Okay, let’s talk about the canon of scripture. We’ve got to do this really quick. A Protestant claim against Catholics is that the Jewish canon of today was the canon of Jesus. Especially prior to the discovery of the Dead Sea Scrolls, this was the current claim. Protestants say, “Hey. All the Jews were agreed on these books of the Old Testament, the ones that you find in Protestant and Jewish bibles, and Catholics have added in these seven deuterocanonicals; contrary to tradition, contrary to common sense.” And the Protestant claim was, “We should use the canon of scripture, the list of inspired books, Jesus had, and Jesus had the same canon of scripture as all the Jews of his day because they were all agreed that this was the canon. What did the Qumran evidence show? Well the Qumran evidence showed that at least one, very devout, highly respected Jewish community had a bigger canon than what Jews today and what Protestants today use. The Qumranites almost certainly accepted Jubilees as canonical, 1st Enoch as canonical. They had many, many more copies of Jubilees and 1st Enoch than most of the books in the Bible. There are many more copies of Jubilees than there are of the twelve prophets, for example.

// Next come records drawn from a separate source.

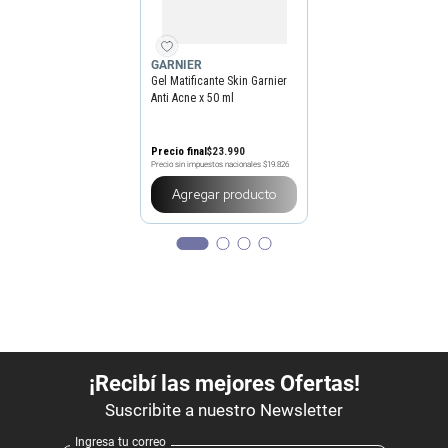
GARNIER
Gel Matificante Skin Garnier
Anti Acne x 50 ml
Precio final
$
23
.
990
Precio sin impuestos nacionales
$19.826
Agregar producto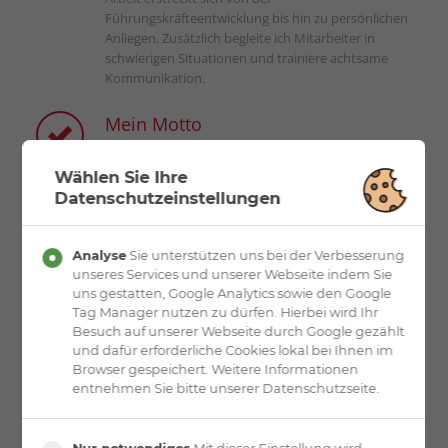
Führungskräfteentwicklung bis hin zu persönlichen
Anliegen. Zusätzlich begleite ich Mitarbeiter in
schwierigen Situationen und trainiere achtsame
Kommunikation.
Mein Motto
Unser Gehirn ist auf Selbsterhaltung programmiert,
nicht auf Selbsterkenntnis. (Denter)
Wählen Sie Ihre
Datenschutzeinstellungen
Analyse
Sie unterstützen uns bei der Verbesserung
unseres Services und unserer Webseite indem Sie
uns gestatten, Google Analytics sowie den Google
Tag Manager nutzen zu dürfen. Hierbei wird Ihr
Besuch auf unserer Webseite durch Google gezählt
und dafür erforderliche Cookies lokal bei Ihnen im
Browser gespeichert. Weitere Informationen
entnehmen Sie bitte unserer Datenschutzseite.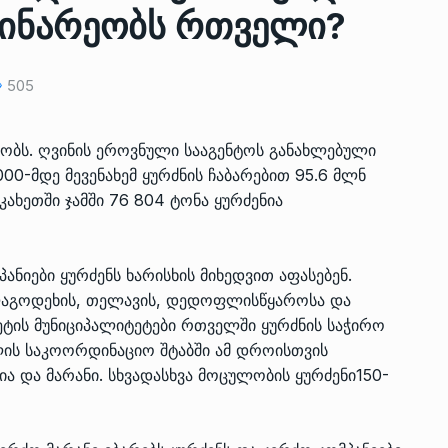
დინარეობს რთველი?
ზის
მარაგი დღეისათვის გვაქვს
505
13
ორმა შუა
საკმარისზე მეტი, თუმცა…
ᲔᲙᲝᲜᲝᲛᲘᲙᲐ
13/05/2022
ობს. ღვინის ეროვნული სააგენტოს განახლებული
00-მდე მევენახემ ყურძნის ჩაბარებით 95.6 მლნ
პრემიერ-მინისტრი ირაკლი
ახეთში ჯამში 76 804 ტონა ყურძენია
ალიაშვილის
ღარიბაშვილი ოზურგეთის
14
ა
ტექნოპარკში სტარტაპერებს…
ᲒᲐᲜᲐᲗᲚᲔᲑᲐ
15/05/2022
ანიები ყურძენს ხარისხის მიხედვით აფასებენ.
 ლაგოდეხის, თელავის, დედოფლისწყაროსა და
პრემიერ-მინისტრმა ირაკლი
მეტის მუნიციპალიტეტები რთველში ყურძნის საჭირო
ალიაშვილის
ღარიბაშვილმა ახლად
15
ლის საკოორდინაციო შტაბში ამ დროისთვის
ა
რეაბილიტირებული ოზურგეთი
ა და მარანი. სხვადასხვა მოცულობის ყურძენი150-
ᲒᲐᲜᲐᲗᲚᲔᲑᲐ
15/05/2022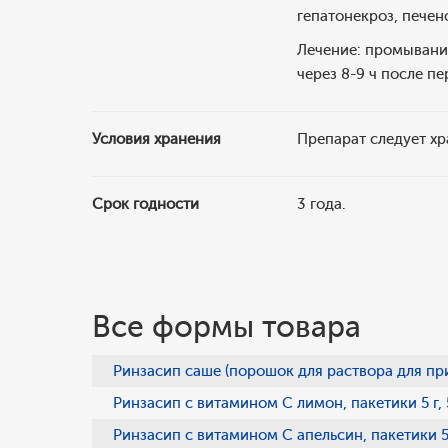
гепатонекроз, печен
Лечение: промывание
через 8-9 ч после п
Условия хранения
Препарат следует хр
Срок годности
3 года.
Все формы товара
Ринзасип саше (порошок для раствора для при
Ринзасип с витамином С лимон, пакетики 5 г, 
Ринзасип с витамином С апельсин, пакетики 5 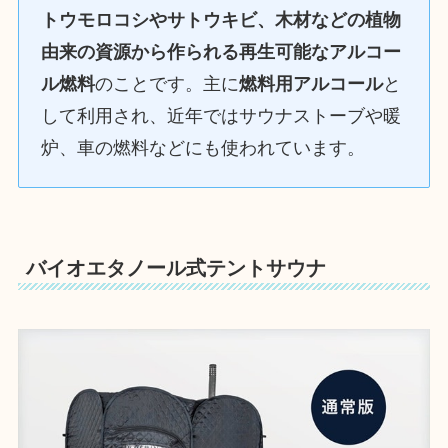
トウモロコシやサトウキビ、木材などの植物
由来の資源から作られる再生可能なアルコー
ル燃料
のことです。主に
燃料用アルコール
と
して利用され、近年ではサウナストーブや暖
炉、車の燃料などにも使われています。
バイオエタノール式テントサウナ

Tobit was very likely considered scriptural; they had five copies of that, which is more than, say, of Ezra, of 1st and 2nd Kings, of many other books that we know are canonical. Sirach is a little bit doubtful, they did have a couple of copies of that, and then they had these other documents like the Temple Scroll that nobody else used, but they probably thought were inspired. So, what does that all mean? What it means is that there’s no consensus on canon in Jesus’ day. It wasn’t like all the Jews were agreed. In fact, if you look closely, the Sadducees thought only the books of Moses were canonical, the Pharisees considered the prophets canonical as well and the Psalms, and then the Essenes (the Qumran group was part of the broader movement known as the Essenes), they had this larger canon. So, what books are inspired and what books aren’t? There was not a consensus among Jews.

What do you need then? What you need is an authoritative body to make a decision, an infallible body that you can count on to be guided by the Holy Spirit to make a decision. And guess what neither Jews nor Protestants have? Neither has an infallible body that can make a decision for the people of God that you know is true. The theology of Judaism and the theology of Protestantism does not allow for an infallible council or an infallible pope. But that’s what you need to be assured that your list of inspired books is true; because there’s not a consensus in the tradition. So that’s why I say “non-Catholics are in a theological pickle”, because traditional Jews and traditional Protestants insist that the Bible is infallible and it’s inspired, but they don’t have an infallible and inspired list of which books ought to be in the Bible. So if you think about that long enough, you see that kind of undermines the whole thing. In Catholicism, at least we have a consistent theology. We have an inspired and infallible Bible. How do we know that the books that we have in the Bible are the ones that ought to be there? Because we also have an infallible magisterium that we can trust is guided by the Holy Spirit, the general councils, the Pope (under the proper conditions), etc.

So Catholic theology concerning scripture is kind of at least internally consistent, if you’re following me. This is a very important point. It’s very important especially for apologetics or for talking with people about the faith. What is special about being Catholic? I’m a convert; I was a Protestant pastor for 4 years in Grand Rapids, two hours north of here. I came to Notre Dame as a Protestant, converted after 18 months at Notre Dame. What led me into the Church? It is things like this. It’s the fact that in the Catholic Church you have, at least, an internally consistent system. The system makes sense on its own terms. That’s important, alright? Okay, so that’s the canon of scripture.